動物性と植物性、筋肉量を増やすのはどちらのタンパク質?

 米国の代表的な疫学研究の一つに、「フラミンガム研究」と呼ばれるものがある。1940年代にスタートした長期の地域コホート研究だ。地域コホート研究とは、同じ地域に住む人を対象にした追跡調査研究のこと。食生活や血圧、血清脂質値などを調べたうえで、長期間にわたり健康状態の変化を追跡調査する。

 さらに1970年代からは、フラミンガム研究に当初参加した人の子どもを対象とした「フラミンガム子孫研究(Framingham Offspring Study)」も始まった。今回、Sahni氏らは、この「子孫研究」に参加した平均年齢60歳の男女2600人超のデータを収集。対象者のタンパク質摂取量と、下肢の脂肪を除いた筋肉量、及び大腿部の筋力を、1998~2001年にわたってさまざまな時点で測定した。

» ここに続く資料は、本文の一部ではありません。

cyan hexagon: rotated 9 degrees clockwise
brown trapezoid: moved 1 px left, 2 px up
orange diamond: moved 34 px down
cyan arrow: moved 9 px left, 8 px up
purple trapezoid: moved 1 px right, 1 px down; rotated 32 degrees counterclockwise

 その結果、筋肉量と筋力の維持には男性では1日約85g、女性では1日約75gのタンパク質が必要だとわかった。下肢の筋肉量が最も多かったのは、タンパク質の総摂取量と、動物性タンパクの摂取量が多かった人たちだった。

 一方、ナッツや豆類などの植物性タンパクは、男女ともに筋肉量とは関連していなかった。ただし、その摂取量が最も多い群は、最も少ない群に比べて大腿部の筋力が強かったという。

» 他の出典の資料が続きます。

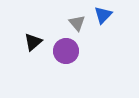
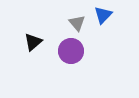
purple circle: moved 5 px right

 「筋肉量と筋力は加齢に伴って失われていきます。筋肉量は50歳ごろから減り始め、筋力は50〜60歳で年間約1.5%、60歳以降は年間3%ずつ低下してしまいます。筋肉量と筋力を失うと、運動能力や日常活動能力に影響する」とSahni氏は指摘。全般的なタンパク質の重要性を強調し、高齢者は毎食食べるように勧めている。